Leaving every picture out, please return exactly the lines from the top of the material below through the line with "12: (571, 93)", both included.

*** Materials provided ***

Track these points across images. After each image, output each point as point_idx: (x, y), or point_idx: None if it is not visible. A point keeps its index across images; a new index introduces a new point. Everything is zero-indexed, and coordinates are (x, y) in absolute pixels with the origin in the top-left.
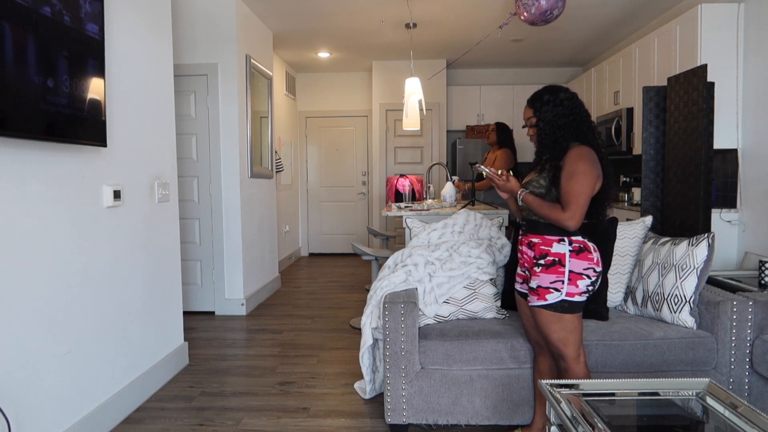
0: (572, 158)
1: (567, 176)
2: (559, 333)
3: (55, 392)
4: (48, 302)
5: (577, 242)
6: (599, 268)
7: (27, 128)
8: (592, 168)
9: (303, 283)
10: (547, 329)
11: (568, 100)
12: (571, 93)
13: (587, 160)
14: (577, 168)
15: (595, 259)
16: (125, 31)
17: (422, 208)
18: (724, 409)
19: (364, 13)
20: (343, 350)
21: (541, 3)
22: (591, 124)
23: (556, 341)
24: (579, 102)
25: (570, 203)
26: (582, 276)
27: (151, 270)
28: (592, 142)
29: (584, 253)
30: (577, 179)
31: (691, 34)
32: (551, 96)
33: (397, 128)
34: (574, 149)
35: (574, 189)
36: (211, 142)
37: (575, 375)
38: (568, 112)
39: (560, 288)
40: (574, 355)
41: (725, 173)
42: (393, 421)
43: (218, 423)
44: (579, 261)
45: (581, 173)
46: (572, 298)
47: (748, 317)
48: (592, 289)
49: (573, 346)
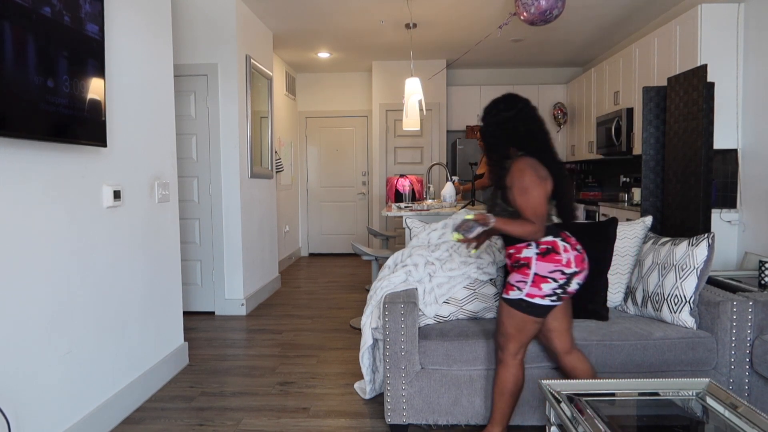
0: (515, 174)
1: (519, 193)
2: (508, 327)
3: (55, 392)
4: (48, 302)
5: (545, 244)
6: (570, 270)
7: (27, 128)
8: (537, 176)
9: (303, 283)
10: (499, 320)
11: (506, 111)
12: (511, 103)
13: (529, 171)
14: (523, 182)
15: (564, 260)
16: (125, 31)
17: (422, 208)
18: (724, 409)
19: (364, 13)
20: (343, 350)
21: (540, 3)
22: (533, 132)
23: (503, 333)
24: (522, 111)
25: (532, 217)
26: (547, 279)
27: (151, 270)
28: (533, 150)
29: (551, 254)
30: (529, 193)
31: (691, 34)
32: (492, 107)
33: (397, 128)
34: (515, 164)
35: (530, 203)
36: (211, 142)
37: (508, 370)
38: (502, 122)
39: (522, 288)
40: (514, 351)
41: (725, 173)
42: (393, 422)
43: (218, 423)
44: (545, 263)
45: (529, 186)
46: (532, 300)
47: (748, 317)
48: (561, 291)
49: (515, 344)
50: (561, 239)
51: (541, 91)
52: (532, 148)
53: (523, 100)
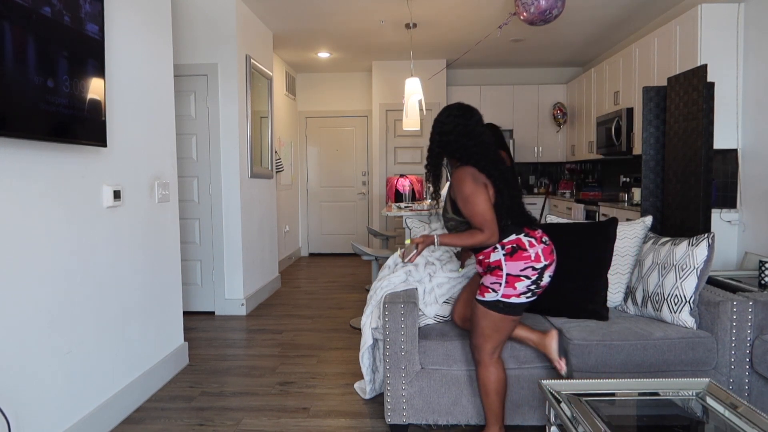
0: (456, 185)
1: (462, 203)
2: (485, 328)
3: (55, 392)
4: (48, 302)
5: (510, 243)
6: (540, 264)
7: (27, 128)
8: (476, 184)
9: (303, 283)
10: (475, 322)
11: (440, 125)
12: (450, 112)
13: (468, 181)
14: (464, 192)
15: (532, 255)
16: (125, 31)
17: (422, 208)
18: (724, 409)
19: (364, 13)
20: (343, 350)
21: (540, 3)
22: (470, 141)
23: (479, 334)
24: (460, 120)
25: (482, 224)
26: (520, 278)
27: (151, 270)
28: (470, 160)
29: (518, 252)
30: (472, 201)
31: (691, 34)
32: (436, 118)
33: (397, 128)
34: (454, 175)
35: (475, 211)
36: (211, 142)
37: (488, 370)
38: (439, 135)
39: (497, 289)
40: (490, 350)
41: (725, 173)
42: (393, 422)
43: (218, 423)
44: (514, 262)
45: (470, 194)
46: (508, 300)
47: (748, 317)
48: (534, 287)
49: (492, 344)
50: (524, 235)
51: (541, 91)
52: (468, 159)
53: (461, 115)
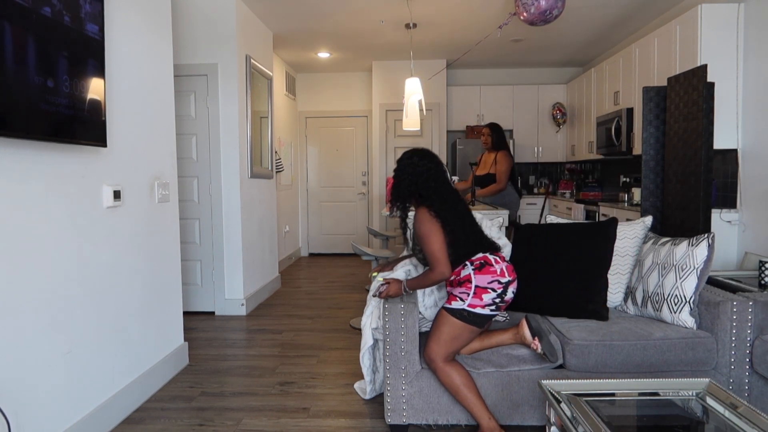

*** End of Materials provided ***

◆ Reply to the task ◆
Track these points across images. After each image, output each point as point_idx: (x, y), or point_idx: None if it is not visible. A point keeps its index across images; a new index introduces a new point. Everything is zero-indexed, and coordinates are (x, y) in absolute pixels with the origin in the top-left.
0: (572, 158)
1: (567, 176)
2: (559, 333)
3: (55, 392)
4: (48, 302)
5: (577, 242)
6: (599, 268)
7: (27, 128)
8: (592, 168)
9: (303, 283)
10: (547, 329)
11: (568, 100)
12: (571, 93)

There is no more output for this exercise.